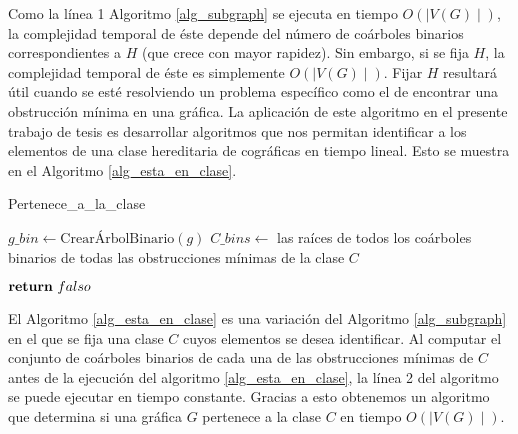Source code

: Como la línea 1 Algoritmo \ref{alg_subgraph} se ejecuta en tiempo $O(\mid V(G)
\mid)$, la complejidad temporal de éste depende del número de coárboles binarios
correspondientes a $H$ (que crece con mayor rapidez). Sin embargo, si se fija
$H$, la complejidad temporal de éste es simplemente  $O(\mid V(G) \mid)$. Fijar
$H$ resultará útil cuando se esté resolviendo un problema específico como el de
encontrar una obstrucción mínima en una gráfica. La aplicación de este algoritmo
en el presente trabajo de tesis es desarrollar algoritmos que nos permitan
identificar a los elementos de una clase hereditaria de cográficas en tiempo
lineal. Esto se muestra en el Algoritmo \ref{alg_esta_en_clase}. 

\begin{algorithm}[ht!]
\caption{Pertenece_a_la_clase}
\label{alg_esta_en_clase}
\DontPrintSemicolon %

$g\_bin \gets \text{CrearÁrbolBinario}(g)$\;
$C\_bins \gets$ las raíces de todos los coárboles binarios de todas las obstrucciones mínimas de la clase $C$\;


$\Return\ falso$\;

\end{algorithm}

El Algoritmo \ref{alg_esta_en_clase} es una variación del Algoritmo
\ref{alg_subgraph} en el que se fija una clase $C$ cuyos elementos se desea
identificar. Al computar el conjunto de coárboles binarios de cada una de las
obstrucciones mínimas de $C$ antes de la ejecución del algoritmo
\ref{alg_esta_en_clase}, la línea 2 del algoritmo se puede ejecutar en tiempo
constante. Gracias a esto obtenemos un algoritmo que determina si una gráfica
$G$ pertenece a la clase $C$ en tiempo $O(\mid V(G) \mid)$.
────────────────────
Search the material for the word "gets" and copy every matching line.

$g\_bin \gets \text{CrearÁrbolBinario}(g)$\;
$C\_bins \gets$ las raíces de todos los coárboles binarios de todas las obstrucciones mínimas de la clase $C$\;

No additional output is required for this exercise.